• Assignment
Where does the word "format" occur in the entries below? Copy every line that has it.

• Source records
• • •

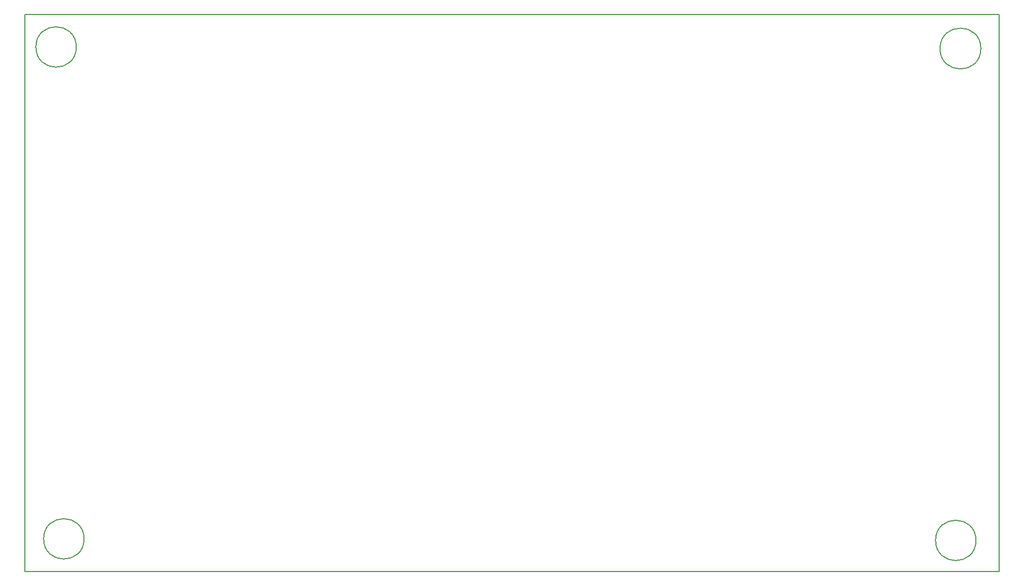
<source format=gbr>
%TF.GenerationSoftware,KiCad,Pcbnew,8.0.1*%
%TF.CreationDate,2024-06-17T10:53:38-04:00*%
%TF.ProjectId,trs80 multi connector,74727338-3020-46d7-956c-746920636f6e,rev?*%
%TF.SameCoordinates,Original*%
%TF.FileFunction,Profile,NP*%
%FSLAX46Y46*%
G04 Gerber Fmt 4.6, Leading zero omitted, Abs format (unit mm)*
G04 Created by KiCad (PCBNEW 8.0.1) date 2024-06-17 10:53:38*
%MOMM*%
%LPD*%
G01*
G04 APERTURE LIST*
%TA.AperFunction,Profile*%
%ADD10C,0.200000*%
%TD*%
G04 APERTURE END LIST*
D10*
X216192848Y-45974000D02*
G75*
G02*
X209511152Y-45974000I-3340848J0D01*
G01*
X209511152Y-45974000D02*
G75*
G02*
X216192848Y-45974000I3340848J0D01*
G01*
X215392000Y-126492000D02*
G75*
G02*
X208788000Y-126492000I-3302000J0D01*
G01*
X208788000Y-126492000D02*
G75*
G02*
X215392000Y-126492000I3302000J0D01*
G01*
X69596000Y-126238000D02*
G75*
G02*
X62992000Y-126238000I-3302000J0D01*
G01*
X62992000Y-126238000D02*
G75*
G02*
X69596000Y-126238000I3302000J0D01*
G01*
X68326000Y-45720000D02*
G75*
G02*
X61722000Y-45720000I-3302000J0D01*
G01*
X61722000Y-45720000D02*
G75*
G02*
X68326000Y-45720000I3302000J0D01*
G01*
X59944000Y-40386000D02*
X219202000Y-40386000D01*
X219202000Y-131572000D01*
X59944000Y-131572000D01*
X59944000Y-40386000D01*
M02*

</source>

• • •

• Answer box
<source format=gbr>
G04 Gerber Fmt 4.6, Leading zero omitted, Abs format (unit mm)*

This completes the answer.